Hard to talk about games for too long without bringing up Mario. This is an enhanced remake of the SNES classic. The most noticeable improvements are widescreen graphics and the ability to swap between Mario and Luigi level by level. The downside is tinny audio, which has always plagued the Game Boy Advance. The SNES soundtrack is clearly better.
Mario 3 teaches us that Nintendo had an interest in making Mario a bigger game, but the horsepower of the NES was lacking. At the same time, Super Mario Land 2: The Six Golden Coins served as an example for where the series could go. Mario World borrows the overworld from both games, some method of flying from both games, and the ability to break bricks by spinning on them from Mario Land 2.
The remake in particular is extremely generous. If you have a power-up and take a hit, you’ll retain your size instead of being a small Mario. Also, there are extra lives galore. Dedication will lead you to the conclusion, guide- and walkthrough-free. Still, Mario World has secrets, notably keyholes with matching keys that take you to a secret level. The best of these secrets is Star Road, where you can get things like a blue, red, or yellow Yoshi with special abilities. But Star Road’s main purpose is to provide shortcuts on the overworld.

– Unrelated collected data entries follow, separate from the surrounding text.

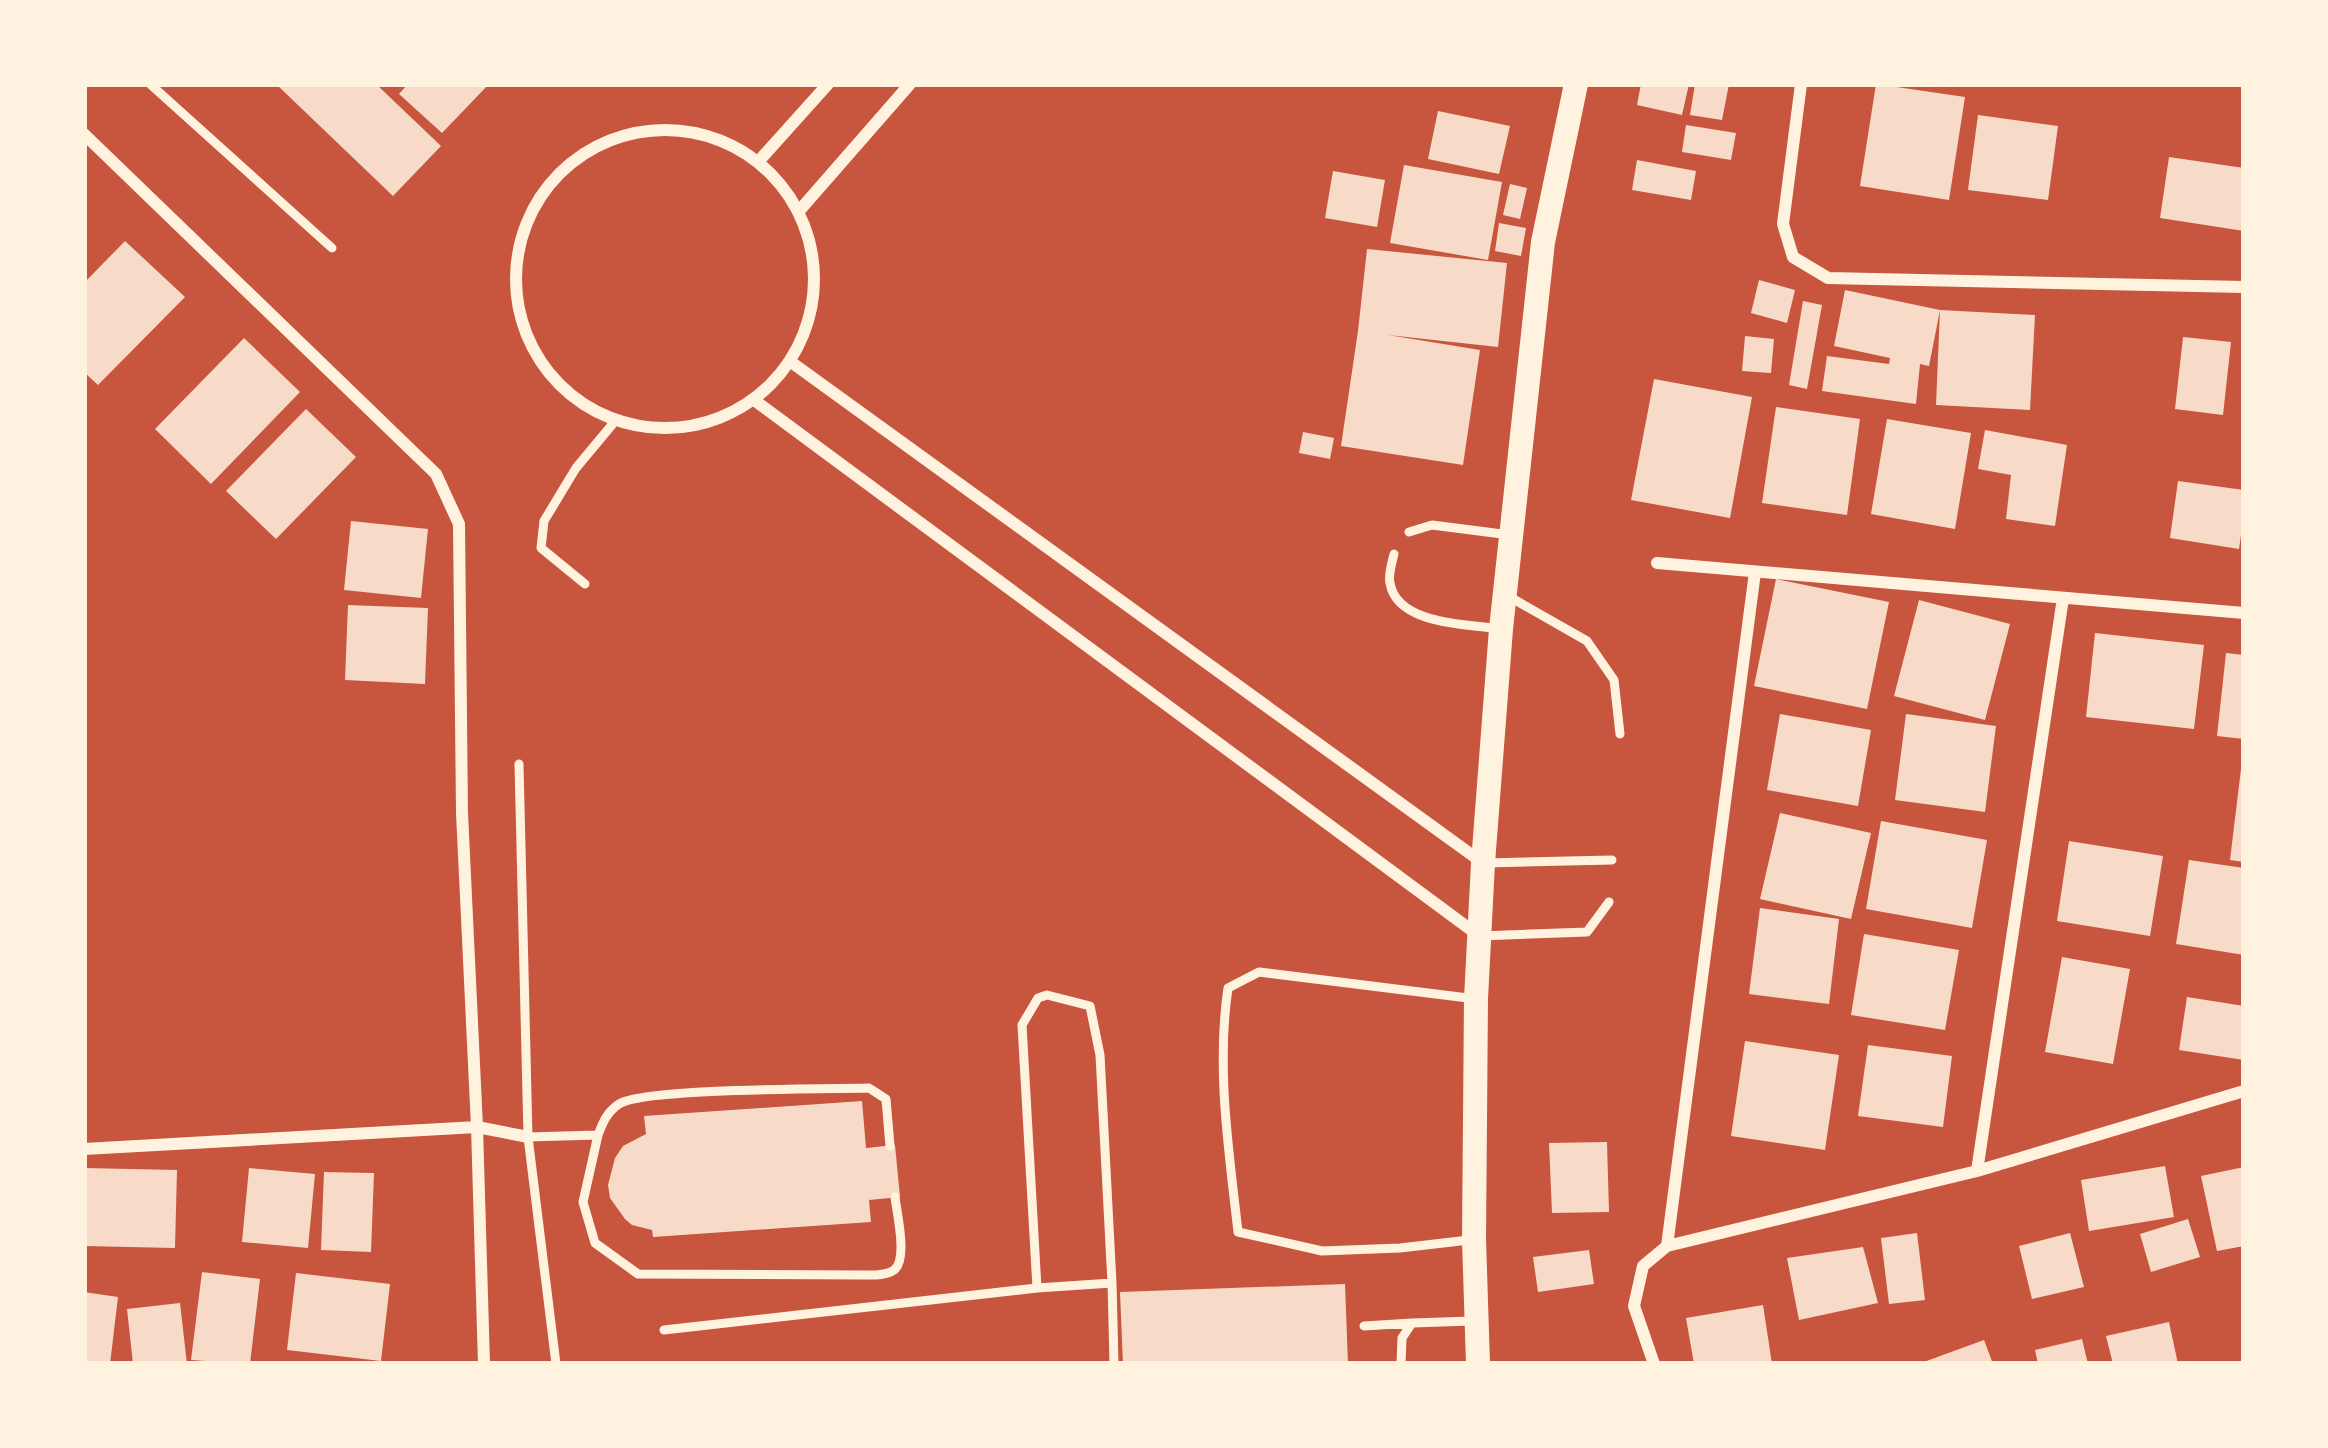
<svg xmlns="http://www.w3.org/2000/svg" width="2328" height="1448" font-family="'Times New Roman',serif">
<rect width="100%" height="100%" fill="#c8553d"/>
<path fill="#f7dbc8" d="M 276,84 L 376,84 L 441,146 L 393,196 Z
M 408,84 L 489,84 L 442,133 L 399,94 Z
M 1641,84 L 1689,84 L 1682,115 L 1637,105 Z
M 1695,84 L 1729,84 L 1722,120 L 1690,115 Z
M 1876,84 L 1965,97 L 1949,200 L 1860,186 Z
M 1438,111 L 1510,126 L 1499,174 L 1428,159 Z
M 1978,115 L 2058,126 L 2048,200 L 1968,190 Z
M 1686,125 L 1736,133 L 1731,160 L 1682,152 Z
M 2169,157 L 2244,168 L 2244,231 L 2160,218 Z
M 1637,160 L 1696,171 L 1691,200 L 1632,190 Z
M 1404,165 L 1502,182 L 1488,260 L 1390,243 Z
M 1333,171 L 1385,180 L 1377,227 L 1325,218 Z
M 1510,184 L 1527,188 L 1520,219 L 1503,215 Z
M 1499,223 L 1526,228 L 1521,256 L 1495,251 Z
M 125,241 L 185,297 L 98,385 L 84,372 L 84,283 Z
M 1367,249 L 1507,263 L 1498,347 L 1388,335 L 1480,350 L 1463,465 L 1341,446 L 1358,331 Z
M 1759,280 L 1795,290 L 1787,323 L 1751,313 Z
M 1845,290 L 1940,310 L 1929,366 L 1920,364 L 1916,404 L 1822,391 L 1827,356 L 1889,364 L 1890,358 L 1834,346 Z
M 1803,301 L 1822,305 L 1807,389 L 1789,385 Z
M 1940,310 L 2035,315 L 2030,410 L 1936,405 Z
M 1745,336 L 1774,339 L 1771,373 L 1742,371 Z
M 2183,337 L 2231,342 L 2223,415 L 2175,409 Z
M 244,338 L 300,392 L 211,484 L 155,429 Z
M 1654,379 L 1752,397 L 1730,518 L 1631,500 Z
M 1776,407 L 1860,419 L 1847,515 L 1762,503 Z
M 306,409 L 356,457 L 276,539 L 226,491 Z
M 1887,419 L 1971,433 L 1955,529 L 1871,514 Z
M 1985,430 L 2067,445 L 2055,526 L 2006,519 L 2011,475 L 1978,469 Z
M 1303,432 L 1334,438 L 1330,459 L 1299,453 Z
M 2178,481 L 2244,490 L 2244,514 L 2239,549 L 2170,538 Z
M 351,521 L 428,529 L 421,598 L 344,590 Z
M 1776,579 L 1889,602 L 1867,709 L 1754,686 Z
M 1919,600 L 2010,624 L 1985,720 L 1894,696 Z
M 348,605 L 428,608 L 425,684 L 345,680 Z
M 2095,633 L 2204,645 L 2194,729 L 2086,717 Z
M 2226,653 L 2244,655 L 2244,739 L 2217,736 Z
M 1780,714 L 1871,730 L 1858,806 L 1767,790 Z
M 1906,714 L 1996,726 L 1985,812 L 1895,800 Z
M 2241,769 L 2244,769 L 2244,862 L 2230,860 Z
M 1780,813 L 1871,833 L 1851,919 L 1760,899 Z
M 1881,821 L 1987,840 L 1972,928 L 1866,909 Z
M 2069,841 L 2163,856 L 2150,936 L 2057,921 Z
M 2189,860 L 2244,868 L 2244,955 L 2176,944 Z
M 1760,908 L 1839,919 L 1829,1004 L 1749,994 Z
M 1864,934 L 1959,950 L 1945,1030 L 1851,1015 Z
M 2062,957 L 2130,969 L 2113,1064 L 2045,1052 Z
M 2187,997 L 2244,1006 L 2244,1060 L 2179,1050 Z
M 1745,1041 L 1839,1055 L 1825,1150 L 1731,1136 Z
M 1868,1045 L 1952,1056 L 1943,1127 L 1858,1116 Z
M 862,1101 L 866,1148 L 895,1145 L 900,1197 L 869,1200 L 871,1222 L 653,1237 L 652,1230 L 632,1225 L 625,1219 L 610,1198 L 608,1185 L 615,1158 L 623,1146 L 646,1134 L 644,1116 Z
M 1607,1142 L 1609,1212 L 1552,1213 L 1549,1143 Z
M 2165,1166 L 2174,1217 L 2089,1231 L 2081,1180 Z
M 2244,1167 L 2244,1246 L 2217,1251 L 2201,1176 Z
M 84,1168 L 177,1170 L 175,1248 L 84,1246 Z
M 249,1168 L 315,1174 L 308,1248 L 242,1242 Z
M 324,1172 L 374,1173 L 371,1252 L 321,1250 Z
M 2188,1219 L 2200,1257 L 2151,1272 L 2140,1234 Z
M 1917,1233 L 1925,1300 L 1889,1304 L 1881,1238 Z
M 2070,1233 L 2084,1287 L 2032,1299 L 2019,1246 Z
M 1863,1247 L 1878,1303 L 1799,1320 L 1787,1258 Z
M 1589,1250 L 1594,1284 L 1538,1292 L 1533,1257 Z
M 202,1272 L 260,1279 L 250,1364 L 191,1360 Z
M 296,1273 L 390,1284 L 381,1361 L 287,1350 Z
M 1345,1284 L 1348,1364 L 1123,1364 L 1120,1292 Z
M 84,1292 L 118,1297 L 110,1364 L 84,1364 Z
M 180,1303 L 187,1364 L 133,1364 L 127,1309 Z
M 1763,1305 L 1772,1364 L 1694,1364 L 1686,1318 Z
M 2169,1322 L 2178,1364 L 2113,1364 L 2106,1336 Z
M 2082,1339 L 2088,1364 L 2038,1364 L 2035,1350 Z
M 1984,1340 L 1993,1364 L 1922,1364 L 1921,1363 Z"/>
<g fill="none" stroke-linecap="round" stroke-linejoin="round">
<path stroke="#fff3e0" stroke-width="9" d="M 150,84 L 332,248
M 1409,532 L 1432,525 L 1510,535
M 1394,554 C 1392,562 1388,575 1390,583 C 1397,625 1467,624 1501,629
M 585,584 L 541,548 L 544,521 L 576,468 L 616,420
M 1508,596 L 1587,641 L 1614,680 L 1620,734
M 519,764 L 528,1137 L 556,1364
M 1486,863 L 1612,860
M 1479,936 L 1587,932 L 1609,902
M 598,1135 L 583,1202 L 595,1243 L 638,1274 L 863,1275 C 873,1275 886,1276 894,1270 C 908,1260 897,1214 895,1197
M 528,1137 L 598,1135 C 603,1122 607,1112 619,1104 C 642,1088 828,1089 869,1088 L 886,1099 L 890,1146
M 1469,1240 L 1400,1248 L 1322,1251 L 1238,1232 C 1229,1151 1216,1069 1228,988 L 1259,972 L 1476,999
M 1037,1288 L 1022,1025 L 1038,998 L 1047,995 L 1090,1006 L 1100,1055 L 1112,1283
M 1364,1326 L 1412,1323
M 664,1330 L 1037,1288 L 1112,1283 L 1114,1364
M 1401,1364 L 1402,1338 L 1412,1323 L 1472,1321"/>
<path stroke="#fff3e0" stroke-width="12" d="M 1801,84 L 1783,224 L 1793,257 L 1828,278 L 2244,287
M516 279a149 149 0 1 1 298 0a149 149 0 1 1-298 0Z
M 84,134 L 436,474 L 459,524 L 462,813 L 477,1127 L 484,1364
M 758,162 L 828,84
M 799,211 L 910,84
M 791,362 L 1483,863
M 754,400 L 1478,935
M 1657,563 L 2244,613
M 84,1149 L 477,1127 L 528,1137
M 1977,1171 L 2063,598
M 1667,1246 L 1755,572
M 1654,1364 L 1634,1306 L 1643,1266 L 1667,1246 L 1977,1171 L 2244,1091"/>
<path stroke="#fff3e0" stroke-width="24" d="M 1478,1364 L 1474,1239 L 1476,999 L 1483,863 L 1501,629 L 1543,242 L 1576,84"/>
</g>
<rect width="2328" height="1448" fill="none" stroke="#fff3e0" stroke-width="174"/>
</svg>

Looking back, 2D games feel as though they can have infinitely better graphics now than games of yore. Games like Bastion (with graphics drawn on a Wacom Tablet) and Ori and the Blind Forest are proof. Graphics can now be hand drawn. It takes some of the fun away from Mario World’s graphics, which would later be called “sprite-based”. It’s a step above Atari, but doesn’t belong on a 4K television set.
If you own the SNES version, and have a method of dumping SNES ROM files on your computer (see the “Retrode”), there is a world of ROM Hacks out there, legal ways of modifying Mario World to create different games from its source. A novice can get into it – like a novice can get into PC game mods – but there are some expertly crafted levels out there. I assume this is where Nintendo got the idea for Super Mario Maker for Wii U and 3DS. See ROMHacking.net to learn more.
In my mind, this is still a great game, despite the passage of time. The game isn’t as challenging as it could be, but that flaw would be corrected with the sequel, Yoshi’s Island. The last great 2D Mario – that was still about Mario — before Super Mario 64 brought our love of the series to the third dimension.
I am fascinated by how one game borrows from earlier games but adds cool new improvements and changes. Excellent review!